Container Icon

Seguidores

DE SARRO, BARRIGONES Y PIES SUDADOS






CONTINÚA...









Finalmente me lanzó sobre la cama, ya desnuda y agotada de tanto forcejeo, y decidí que mejor dejarme facer antes que perder la vida en tremenda pelea, porque aquello parecía un combate entre animales salvajes y yo solo quería acabar con aquella horrible peripecia.
Poco imaginaba yo que aquello solo acababa de empezar.

Me quedé sobre la cama en cueros, tal como mi madre me trajo al mundo, con los ojos muy abiertos, esperando su próximo movimiento y pensando que tal vez se había vuelto loco y yo sin saberlo. Se desnudó por completo y pude ver con total exactitud el tamaño de su enorme y asqueroso barrigón, porque no había apagado la luz. Yo hice ademán de hacerlo porque prefería pasar aquel mal trago sin tener que verle la cara de bestia parda que tenía pero me lo impidió.

-Espera, que aun falta la sorpresa que te tengo reservada, pequeña zorra.

Era la primera vez que ese pedazo chancho me llamaba así, y le brillaron tanto los ojos al decírmelo, que supe inmediatamente que aquello no podría llegar a buen término.
Se avalanzó sobre mi y me embistió de una manera iracunda y asquerosa. Me llegaba un hedor nauseabundo pero no acertaba a saber de donde venía. Igualmente él se empeñaba en fornicarme de una manera salvaje, cual puerco repugnante en época de celo, pero su cabeza no hacía otra cosa que girarse hacía la derecha y hacia arriba, dando la sensación de que estaba en escorzo o retorcío y yo solo podía pensar en averiguar porque demonios no dejaba de mirar hacia el techo con el cuello de aquella guisa.

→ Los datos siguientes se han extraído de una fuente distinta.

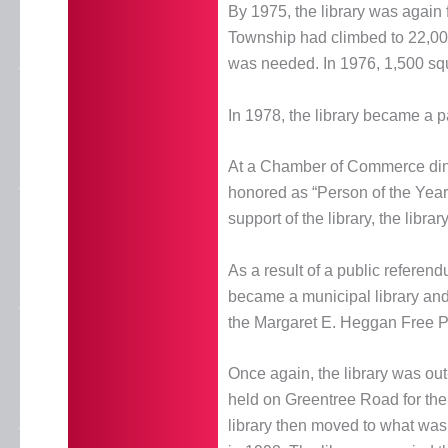
By 1975, the library was again
Township had climbed to 22,000 
was needed. In 1976, 1,500 squar
In 1978, the library became a pa
At a Chamber of Commerce din
honored as “Person of the Year
support of the library, the lib
As a result of a public referend
became a municipal library and
the Margaret E. Heggan Free Pu
Once again, the library was ou
held on Greentree Road for the
library then moved to what was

Por un momento me vino la imagen de aquella niña de el Exorcista que giraba la cabeza mientras vomitaba sobre un cura, y fue cuando me di cuenta de que aquello era una señal y de que el demonio debía de andar metiendo baza en todo aquello.

Entre tanta embestida, tanto gritarme -¡chilla zorra inmunda¡- y aquel olor asqueroso, no conseguía entender muy bien que estaba pasando. Aquel olor no dejaba de marearme. Era un olor a queso rancio, como a cloaca o moho revenido, y, entre el olor, las embestidas, sus gritos, sus ojos de loco desaforado y el peso de su enorme barriga, creí perder la consciencia.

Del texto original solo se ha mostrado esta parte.